Perception on the algorithm test projected it as useful but in need of countermeasures, which can be included in the groups that considered it as useful. Most thought that the algorithm test would be a useful method to diagnose CDI but problems such as the health insurance fee, trained personnel, setting and additional purchases of equipment, test referral system, and difficulty in prescription needed improvement. The responses to the plan for implementing the algorithm test were consistent with the method suggested by the existing ESCMID group and IDSA/SHEA guidelines, though it was difficult to clearly distinguish whether to implement them sequentially or simultaneously.
On performing NAAT alone, those that responded that it is the best method and that additional tests are unnecessary were consistent with those that responded that algorithm test is unnecessary.

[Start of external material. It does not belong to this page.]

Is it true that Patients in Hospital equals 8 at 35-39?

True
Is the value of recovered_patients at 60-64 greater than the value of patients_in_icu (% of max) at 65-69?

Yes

In particular, although the sensitivity is high, whether toxins are produced in patients should be tested via additional toxin AB EIA or CCNA. This is in line with the updated content in the recent IDSA/SHEA guidelines. In 2010 IDSA/SHEA guidelines recommended the NAAT as a stand-alone assay,
11 but in 2018, it recommended including the toxin test, and in particular, institutions without pre-agreed institutional criteria for patient stool submission were recommended to include toxin test in multiple step algorithm rather than NAAT as a stand-alone assay. It is advisable to administer NAAT only in patients with diarrhea symptoms, and the possibility of carrier status in case of a positive result via NAAT should be considered.
6
More than 70% of the institutions conducted surveillance on in-hospital CDI, showing high interest in CDI. Most (93.4%) institutions depended on the CDI assays to determine when to begin quarantining. A positive CDI assay was judged as being tested positive in at least one item, but in case of culture and GDH that cannot distinguish non-toxigenic
C. difficile strains, careful judgment is necessary. Furthermore, there were significantly higher number of people who ended quarantine depending on the disappearance of diarrhea symptoms, but some institutions relied on the CDI assay results to end quarantine. Considering that repeated tests of the CDI assays and tests to determine full recovery were not recommended,
56 ending quarantine based on the CDI assay results may be inappropriate and should be revised.

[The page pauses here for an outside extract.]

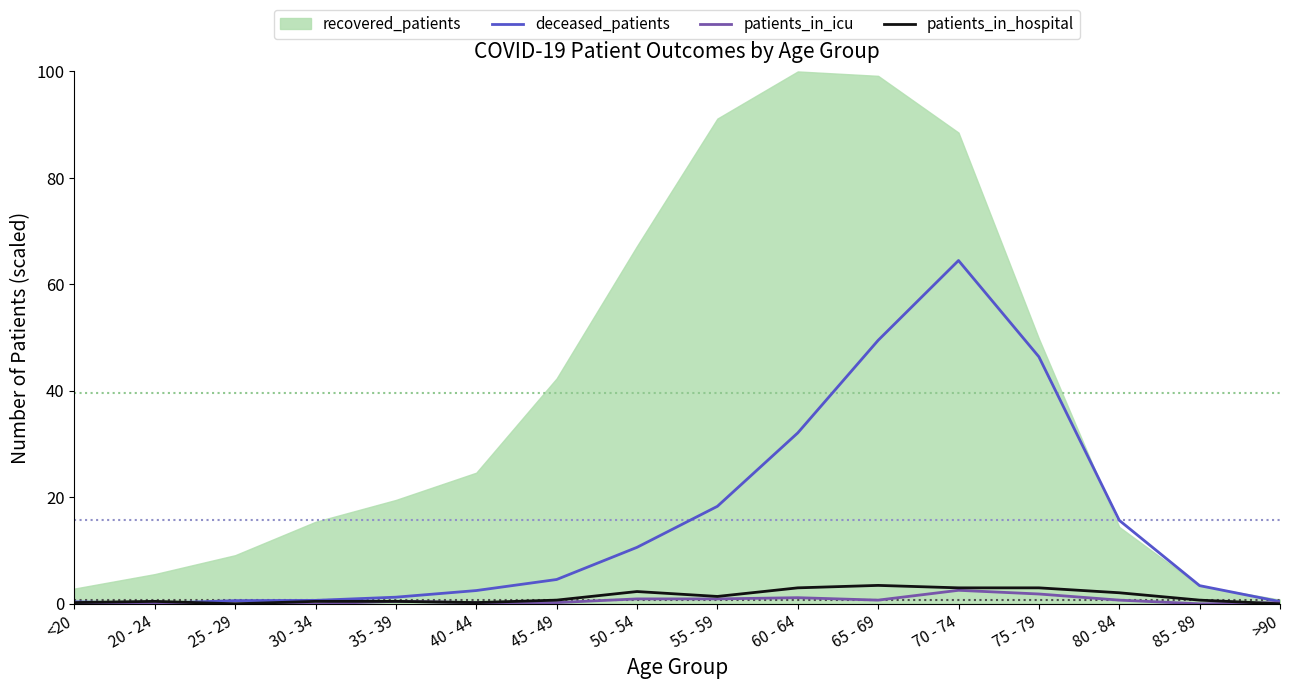

What is the sum of the patients_in_icu values at 40 - 44 and 80 - 84?

0.9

There are several limitations to this study. Although the number of institutions and their regions were higher than in the 2015 survey, the number of institutions participated are still far below the total number of institutions in Korea. This survey was conducted with laboratory medicine specialists that supervise the tests, but a survey targeting doctors who treat actual patients and prescribe tests is also necessary. And, many laboratories have changed the strategy for CDI diagnosis since 2018. However, this study investigated diagnostic assay methods for CDI in clinical laboratories at the time of 2018, and can be meaningful as a record of the status of the time. Further study is needed on the current status.
This study was conducted after a 2015 nationwide survey on laboratory diagnosis of CDI, which was the first in Korea. Thus, changes since then could be determined, and more questions were added, enabling more diverse aspects to be studied. Among the CDI assays, toxin AB EIA, and NAAT were the most common. Compared to the 2015 survey, the number of institutions using the culture method significantly decreased, and the number of institutions using GDH significantly increased. Most institutions were using a combination of two or more assays, and the combination varied per institution. Through surveying the perception of sensitivity and specificity of each CDI assay alongside the algorithm test, the utility and problems of each assay and algorithm test could be inferred. This study provides useful evidence on the current status of CDI laboratory diagnosis in Korea as well as on items that require improvement and is thought to aid in standardizing and improving the CDI laboratory diagnosis in Korea.